§ **SOURCE PASSAGE**
Encoding Beyond Unicode¶
navi-sanitize operates on Python str (Unicode). It does not handle raw byte streams, legacy encodings (Shift-JIS, ISO-8859-1), or binary data. Decode to str first.
NFKC Normalization Creates Injection-Sensitive Characters¶
NFKC normalization (Stage 3) converts certain Unicode codepoints to security-sensitive ASCII:
fullwidth angle brackets (U+FF1C/U+FF1E) become </>, fullwidth quotes (U+FF02/U+FF07)
become "/', and Greek question mark (U+037E) becomes ;. These conversions are correct
for security normalization --- they prevent bypass via Unicode variants --- but the resulting
characters can enable injection in HTML, shell, or SQL contexts.

§ **RECORDED INFORMATION**
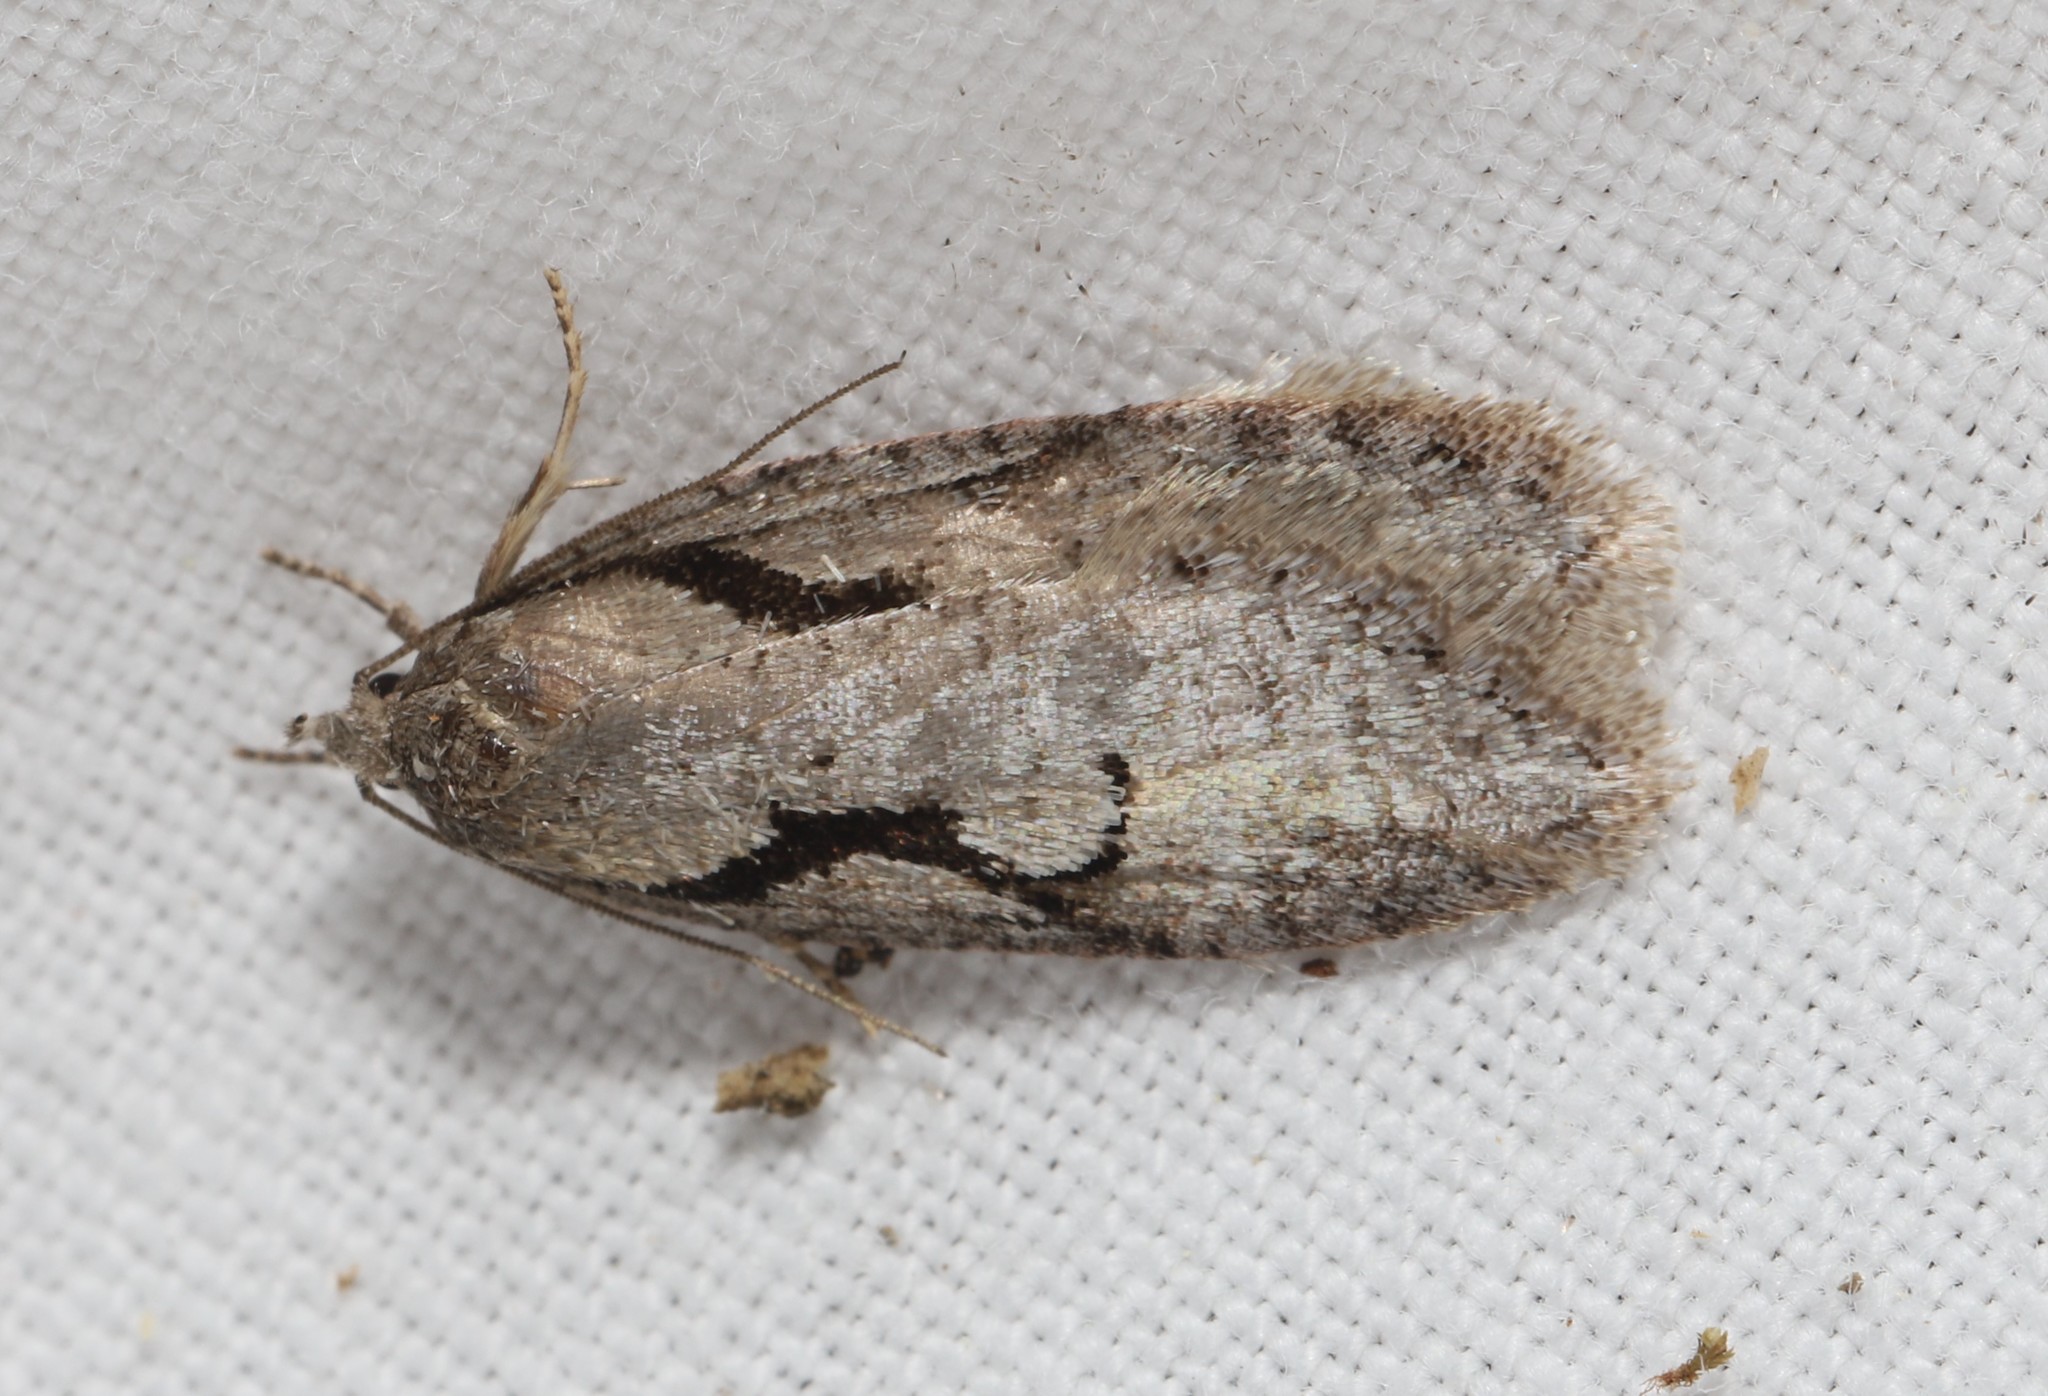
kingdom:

§ **WHAT THIS EXERCISE ASKS**
A: In the navi-sanitize passage, which stage performs NFKC normalization?
B: List every Unicode codepoint named in the navi-sanitize passage, each with the ASCII character it becomes.
C: Continue the navi-sanitize passage from its last sentence.
The data is separate material from the navi-sanitize passage.

§ **FINAL RESULTS**
A: Stage 3

B:
- U+FF1C → <
- U+FF1E → >
- U+FF02 → "
- U+FF07 → '
- U+037E → ;

C:
The built-in escapers handle their own domains: jinja2_escaper catches all NFKC-produced
brace combinations; path_escaper catches all NFKC-produced dot/slash combinations. For other
contexts, provide an appropriate escaper. See Writing Custom Escapers for examples including
html.escape() and shlex.quote() wrappers.
Stripping Arabic Letter Mark and Mongolian FVS¶
Arabic letter mark (U+061C) is stripped because it is invisible and can hide content from pattern-matching tools. However, it is legitimately used in RTL text to influence word joining behavior. Similarly, Mongolian Free Variation Selectors (U+180B--U+180D, U+180F) are stripped because they are invisible glyph modifiers exploitable for evasion, but they are used in legitimate Mongolian script rendering.
Impact: Applications processing Arabic or Mongolian text may lose rendering hints. If your
application requires these characters, apply clean() selectively (e.g., sanitize user-facing
fields but not body text known to contain these scripts), or write a custom post-processor that
re-inserts them from a trusted source.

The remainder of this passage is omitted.